Title ClinicalTrials.Gov Miner 
Description From https://clinicaltrials.gov/ct2/about-site/background "ClinicalTrials.gov is a Web-based resource that provides patients, their family members, health care professionals, researchers, and the public with easy access to information on publicly and privately supported clinical studies on a wide range of diseases and conditions. The Web site is maintained by the National Library of Medicine (NLM) at the National Institutes of Health (NIH)." ClinicalTrials.gov is notoriously difficult to work with - the data is stored in a tree-like structure (XML) while most biological datasets are tabular; the data is stored in free text and is often incomplete, misspelled or haphazardly uploaded. Our software tackles the first bottleneck - it rapidly extracts and formats the trials for downstream analysis (either manual curation or for natural language processing). 
Type Of Technology Software 
Year Produced 2017 
Impact We're using the package to identify drugs, and in turn drug targets, for our experiments at UCL (drug target identification) and Harvard (drug target validation) for 3 cardiovascular phenotypes. Drug targets in phase 4 clinical trials are our positive controls across both experiments.
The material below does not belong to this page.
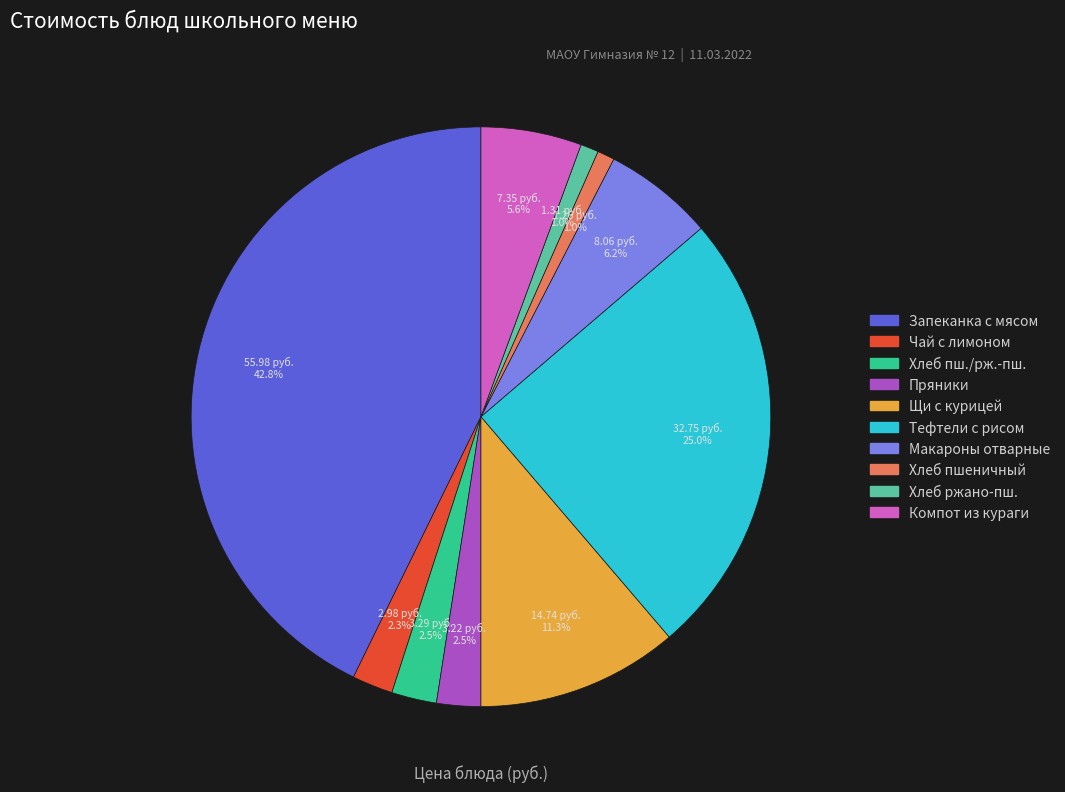

How many slices are in this pie chart?

10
Additionally, our Harvard arm uses data from trials in phase 1-3 for target validation. That is, we can reasonably predict if a drug target-disease pairing is going to be successful or not. This, when combined with additional streams of evidence, is good grounds to promote or terminate a trial. Finally, the package connects with the chemogenomic database ChEMBL to provide additional data for drug repurposing.